What did De Alba do to check the council's dark inclinations, as opposed to appeasing them? The record shows that on De Alba's watch, the new council gave a pass, time and again, to the world's worst abusers. Its resolutions praised Sudan - despite the unrelenting atrocities in Darfur - for "cooperation." When De Alba named an "independent" inquiry panel on Darfur in 2007, why did he defer to the powerful Arab, Islamic and African alliances that support the Khartoum regime, picking government representatives of sympathetic allies, instead of an all-expert panel?
"We were surprised by the method employed by [De Alba]," French UN Ambassador Jean-Maurice Ripert said at the time. "We missed a good chance to send independent personalities... This is not a good message."
On what basis did De Alba give assurances that Sudan would cooperate with this Darfur mission - when in fact the regime blocked its entry and attacked its report?
History will record that under De Alba's tenure, the council granted effective impunity to all of the world's worst human rights violators. Instead, it targeted Israel in every single one its condemnatory resolutions -10 in one year. From July to November 2007, the council called three special sessions against Israel, legitimizing terrorism committed by Hamas and Hizbullah. The Arab-initiated exercises were so extreme and one-sided that even frequent critics of Israel, both among member states and organizations such as Amnesty International, decried their bias. So why did De Alba defend the sessions as "completely justified"?
The culmination of De Alba's term was his negotiated reform proposal of June 2007, which he labeled "a great diplomatic success... a decision of historic dimensions." In fact, his package eliminated the council's protective mandates for human rights victims in Belarus and Cuba, and instituted a "review" of remaining mandates, which has already resulted in ending the investigation of abuses in the Congo, where four million have died. De Alba's package also included an Algerian-sponsored "Code of Conduct" for independent human rights experts, designed solely to intimidate them from criticizing repressive regimes.

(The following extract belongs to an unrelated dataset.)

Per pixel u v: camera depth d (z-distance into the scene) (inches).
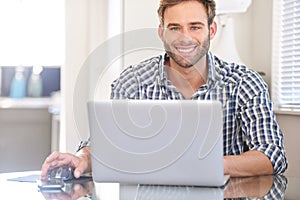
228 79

Why did De Alba defend this package, saying, "The end result was highly positive"? In the words of The Wall Street Journal, "Council president Luis Alfonso de Alba of Mexico drafted a set of rules that mock the institution's very mission." How he adopted these rules was even worse. De Alba trampled basic due process by pushing his package through in the middle of the night, in the wee hours of June 19, 2007, famously denying Canada its right to vote and challenge the package.
I TOO experienced the Mexican representative's justice when taking the council floor, on behalf of UN Watch, to challenge the council's record. De Alba's response was simply to reject my speech as "inadmissible." He threatened to strike any similar remarks from the record. The episode, seen 300,000 times on YouTube, earned him the rebuke of leading newspapers and blogs around the world.
Though De Alba did not initiate the council's worst distortions of the language and idea of human rights, he gave it cover, repeatedly hailing the council, among other things, as "very open." By contrast, his successor, Ambassador Doru Costea of Romania, publicly questioned the forum's balance and credibility.
As the council continues its downward spiral, imposing, in the name of Islamic sensitivities, ominous restrictions on freedom of speech within council debates as well as around the world, an independent, principled and courageous voice in Geneva's inner sanctum is more necessary than ever.
The writer is executive director of the Geneva-based UN Watch, currently visiting Jerusalem.